◆ What is required
Return the entries below exactly as written.

(Data items)
+++

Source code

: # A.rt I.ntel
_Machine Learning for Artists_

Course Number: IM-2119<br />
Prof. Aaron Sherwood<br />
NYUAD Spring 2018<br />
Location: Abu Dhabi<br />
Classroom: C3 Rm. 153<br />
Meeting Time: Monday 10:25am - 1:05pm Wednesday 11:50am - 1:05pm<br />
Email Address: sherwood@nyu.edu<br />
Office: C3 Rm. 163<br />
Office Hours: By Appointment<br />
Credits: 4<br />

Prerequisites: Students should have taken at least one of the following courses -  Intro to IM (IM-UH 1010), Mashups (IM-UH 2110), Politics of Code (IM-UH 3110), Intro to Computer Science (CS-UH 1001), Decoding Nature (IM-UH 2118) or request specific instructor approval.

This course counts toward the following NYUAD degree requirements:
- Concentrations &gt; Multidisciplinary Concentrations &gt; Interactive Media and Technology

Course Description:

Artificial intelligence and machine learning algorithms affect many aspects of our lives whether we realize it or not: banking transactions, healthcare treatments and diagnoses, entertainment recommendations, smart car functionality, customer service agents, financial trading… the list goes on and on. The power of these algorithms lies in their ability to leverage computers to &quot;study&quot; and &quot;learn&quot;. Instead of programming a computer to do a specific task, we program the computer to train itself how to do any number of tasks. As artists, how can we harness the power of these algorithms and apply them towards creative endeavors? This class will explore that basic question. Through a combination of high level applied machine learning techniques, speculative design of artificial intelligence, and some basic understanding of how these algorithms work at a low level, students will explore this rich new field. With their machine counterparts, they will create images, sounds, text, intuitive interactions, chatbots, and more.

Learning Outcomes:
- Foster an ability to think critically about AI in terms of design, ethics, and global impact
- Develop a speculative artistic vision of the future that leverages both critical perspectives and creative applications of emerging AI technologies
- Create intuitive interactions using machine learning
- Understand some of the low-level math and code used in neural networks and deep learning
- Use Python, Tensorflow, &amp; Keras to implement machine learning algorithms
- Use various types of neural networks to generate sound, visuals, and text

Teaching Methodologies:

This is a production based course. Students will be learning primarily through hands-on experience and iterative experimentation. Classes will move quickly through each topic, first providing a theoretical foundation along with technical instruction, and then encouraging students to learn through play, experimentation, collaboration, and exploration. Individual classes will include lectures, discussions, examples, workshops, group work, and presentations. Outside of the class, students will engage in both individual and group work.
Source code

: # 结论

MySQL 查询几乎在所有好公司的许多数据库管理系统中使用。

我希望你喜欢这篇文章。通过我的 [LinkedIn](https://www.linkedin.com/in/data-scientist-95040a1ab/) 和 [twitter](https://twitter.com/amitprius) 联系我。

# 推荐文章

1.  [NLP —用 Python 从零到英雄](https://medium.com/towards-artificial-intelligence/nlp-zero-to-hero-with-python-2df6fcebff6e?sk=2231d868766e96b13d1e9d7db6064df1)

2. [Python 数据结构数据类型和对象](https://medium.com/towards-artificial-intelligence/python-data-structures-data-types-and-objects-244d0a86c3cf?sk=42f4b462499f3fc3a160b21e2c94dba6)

+++

◆ Exercise solution
Source code

: # A.rt I.ntel
_Machine Learning for Artists_

Course Number: IM-2119<br />
Prof. Aaron Sherwood<br />
NYUAD Spring 2018<br />
Location: Abu Dhabi<br />
Classroom: C3 Rm. 153<br />
Meeting Time: Monday 10:25am - 1:05pm Wednesday 11:50am - 1:05pm<br />
Email Address: sherwood@nyu.edu<br />
Office: C3 Rm. 163<br />
Office Hours: By Appointment<br />
Credits: 4<br />

Prerequisites: Students should have taken at least one of the following courses -  Intro to IM (IM-UH 1010), Mashups (IM-UH 2110), Politics of Code (IM-UH 3110), Intro to Computer Science (CS-UH 1001), Decoding Nature (IM-UH 2118) or request specific instructor approval.

This course counts toward the following NYUAD degree requirements:
- Concentrations &gt; Multidisciplinary Concentrations &gt; Interactive Media and Technology

Course Description:

Artificial intelligence and machine learning algorithms affect many aspects of our lives whether we realize it or not: banking transactions, healthcare treatments and diagnoses, entertainment recommendations, smart car functionality, customer service agents, financial trading… the list goes on and on. The power of these algorithms lies in their ability to leverage computers to &quot;study&quot; and &quot;learn&quot;. Instead of programming a computer to do a specific task, we program the computer to train itself how to do any number of tasks. As artists, how can we harness the power of these algorithms and apply them towards creative endeavors? This class will explore that basic question. Through a combination of high level applied machine learning techniques, speculative design of artificial intelligence, and some basic understanding of how these algorithms work at a low level, students will explore this rich new field. With their machine counterparts, they will create images, sounds, text, intuitive interactions, chatbots, and more.

Learning Outcomes:
- Foster an ability to think critically about AI in terms of design, ethics, and global impact
- Develop a speculative artistic vision of the future that leverages both critical perspectives and creative applications of emerging AI technologies
- Create intuitive interactions using machine learning
- Understand some of the low-level math and code used in neural networks and deep learning
- Use Python, Tensorflow, &amp; Keras to implement machine learning algorithms
- Use various types of neural networks to generate sound, visuals, and text

Teaching Methodologies:

This is a production based course. Students will be learning primarily through hands-on experience and iterative experimentation. Classes will move quickly through each topic, first providing a theoretical foundation along with technical instruction, and then encouraging students to learn through play, experimentation, collaboration, and exploration. Individual classes will include lectures, discussions, examples, workshops, group work, and presentations. Outside of the class, students will engage in both individual and group work.
Source code

: # 结论

MySQL 查询几乎在所有好公司的许多数据库管理系统中使用。

我希望你喜欢这篇文章。通过我的 [LinkedIn](https://www.linkedin.com/in/data-scientist-95040a1ab/) 和 [twitter](https://twitter.com/amitprius) 联系我。

# 推荐文章

1.  [NLP —用 Python 从零到英雄](https://medium.com/towards-artificial-intelligence/nlp-zero-to-hero-with-python-2df6fcebff6e?sk=2231d868766e96b13d1e9d7db6064df1)

2. [Python 数据结构数据类型和对象](https://medium.com/towards-artificial-intelligence/python-data-structures-data-types-and-objects-244d0a86c3cf?sk=42f4b462499f3fc3a160b21e2c94dba6)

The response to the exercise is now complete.